- Task description
Translate this sentence from the text below on querying the KBase/BERDL Datalake MCP Server into Spanish: "The KBASE_TOKEN environment variable must be set."

Query the KBase/BERDL Datalake MCP Server via REST API using Python.

Setup

The KBASE_TOKEN environment variable must be set. Tokens expire after ~1 week.

Python API Functions

Use execute_code with these helper functions to query the lakehouse:

import os
import requests
import pandas as pd

KBASE_TOKEN = os.environ.get('KBASE_TOKEN')
BASE_URL = 'https://hub.berdl.kbase.us/apis/mcp'

def get_headers():
    return {
        'Authorization': f'Bearer {KBASE_TOKEN}',
        'Content-Type': 'application/json',
        'accept': 'application/json'
    }

def list_databases():
    '''List all available databases'''
    resp = requests.post(
        f'{BASE_URL}/delta/databases/list',
        headers=get_headers(),
        json={'use_hms': True, 'filter_by_namespace': True}
    )
    resp.raise_for_status()

- Given information

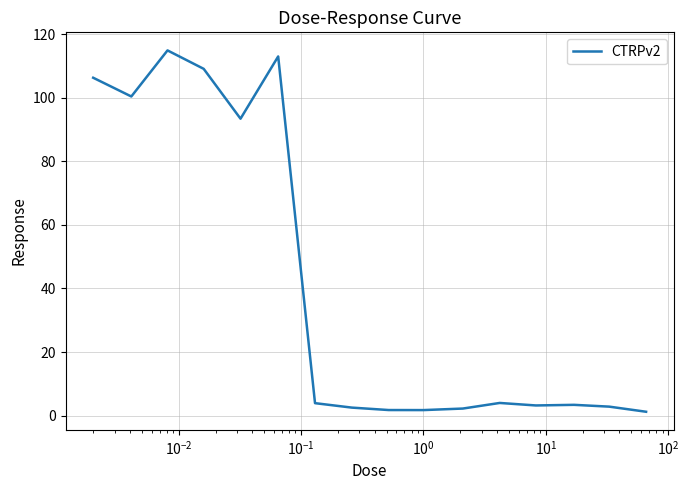

How many lines are shown in the chart?

1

- Your solution
La variable de entorno KBASE_TOKEN debe estar configurada.